Yan is corresponding author of the paper on benchmarking information scrambling published today in Physical Review Letters. “Our protocol quantifies information scrambling in a quantum system and unambiguously distinguishes it from fake positive signals in the noisy background caused by quantum decoherence,” he said.
Noise in the form of decoherence erases all the quantum information in a complex system such as a quantum computer as it couples with the surrounding environment.
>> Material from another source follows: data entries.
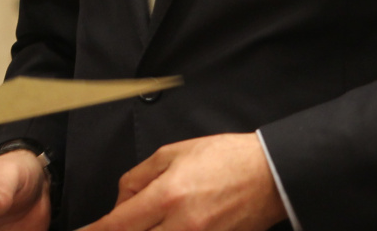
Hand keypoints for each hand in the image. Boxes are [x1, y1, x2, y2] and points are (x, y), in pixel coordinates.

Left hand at [80, 133, 284, 230]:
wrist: (271, 175)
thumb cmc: (224, 158)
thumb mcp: (173, 153)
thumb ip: (138, 178)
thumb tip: (120, 203)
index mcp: (168, 196)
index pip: (118, 224)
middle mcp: (182, 225)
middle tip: (105, 229)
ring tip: (139, 224)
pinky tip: (160, 229)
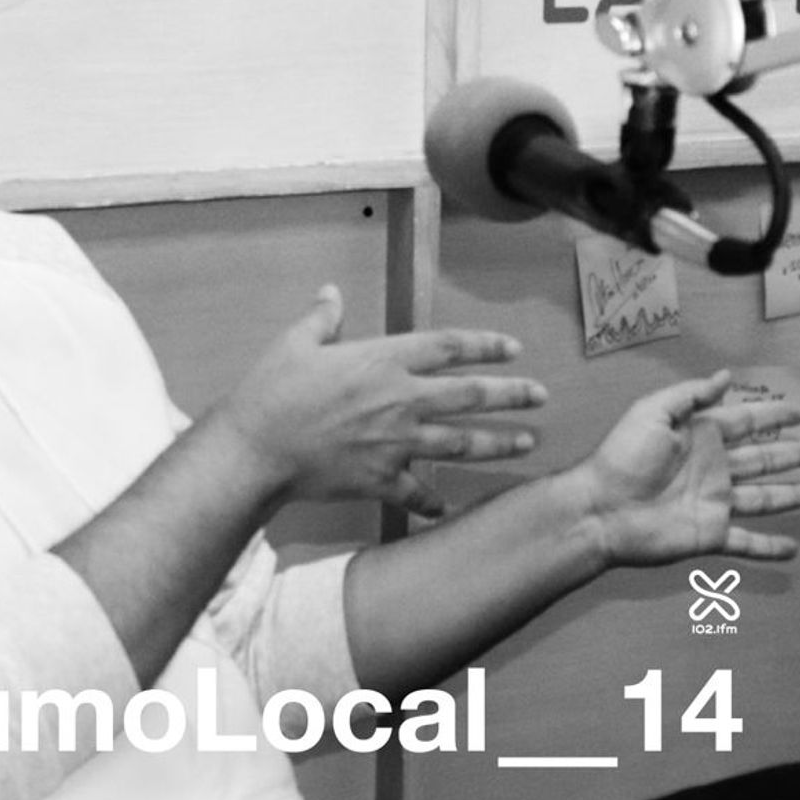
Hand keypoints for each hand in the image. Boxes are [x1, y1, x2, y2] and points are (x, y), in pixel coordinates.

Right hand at [208, 285, 546, 517]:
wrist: (258, 448)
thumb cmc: (272, 390)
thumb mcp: (295, 343)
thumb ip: (321, 318)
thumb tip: (331, 293)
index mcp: (382, 360)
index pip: (448, 347)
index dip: (485, 346)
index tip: (513, 348)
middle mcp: (400, 400)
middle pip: (469, 395)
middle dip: (511, 394)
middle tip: (541, 396)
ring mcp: (396, 443)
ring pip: (461, 443)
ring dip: (499, 443)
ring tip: (528, 442)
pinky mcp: (383, 480)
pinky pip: (419, 493)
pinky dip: (434, 501)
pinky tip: (446, 505)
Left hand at [573, 371, 799, 564]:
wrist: (603, 507)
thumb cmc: (624, 456)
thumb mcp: (652, 414)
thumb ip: (689, 396)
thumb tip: (726, 376)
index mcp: (699, 436)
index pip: (745, 422)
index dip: (772, 416)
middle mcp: (713, 468)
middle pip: (761, 459)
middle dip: (789, 454)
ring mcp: (715, 502)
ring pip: (764, 498)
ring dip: (790, 495)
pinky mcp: (712, 534)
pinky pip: (748, 542)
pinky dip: (769, 548)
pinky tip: (791, 550)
Information scrambling through quantum chaos, on the other hand, spreads information across the system, protecting it and allowing it to be retrieved.
Coherence is a quantum state that enables quantum computing, and decoherence refers to the loss of that state as information leaks to the surrounding environment.
“Our method, which draws on the quantum anti-butterfly effect we discovered two years ago, evolves a system forward and backward through time in a single loop, so we can apply it to any system with time-reversing the dynamics, including quantum computers and quantum simulators using cold atoms,” Yan said.
The Los Alamos team demonstrated the protocol with simulations on IBM cloud-based quantum computers.
The inability to distinguish decoherence from information scrambling has stymied experimental research into the phenomenon. First studied in black-hole physics, information scrambling has proved relevant across a wide range of research areas, including quantum chaos in many-body systems, phase transition, quantum machine learning and quantum computing. Experimental platforms for studying information scrambling include superconductors, trapped ions and cloud-based quantum computers.
Practical application of the quantum anti-butterfly effect
Yan and co-author Nikolai Sinitsyn published a paper in 2020 proving that evolving quantum processes backwards on a quantum computer to damage information in the simulated past causes little change when returned to the present. In contrast, a classical-physics system smears the information irrecoverably during the back-and-forth time loop.
Building on this discovery, Yan, Sinitsyn and co-author Joseph Harris, a University of Edinburgh graduate student who worked on the current paper as a participant in the Los Alamos Quantum Computing Summer School, developed the protocol. It prepares a quantum system and subsystem, evolves the full system forward in time, causes a change in a different subsystem, then evolves the system backward for the same amount of time. Measuring the overlap of information between the two subsystems shows how much information has been preserved by scrambling and how much lost to decoherence.
Paper: Benchmarking Information Scrambling, by Joseph Harris, Bin Yan and Nikolai Sinitsyn, in Physical Review Letters. DOI: 10.1103/PhysRevLett.129.050602
Funding: Office of Science, Basic Energy Sciences; Office of Science, Office of Advanced Scientific Computing Research and the Laboratory Directed Research and Development program at Los Alamos National Laboratory.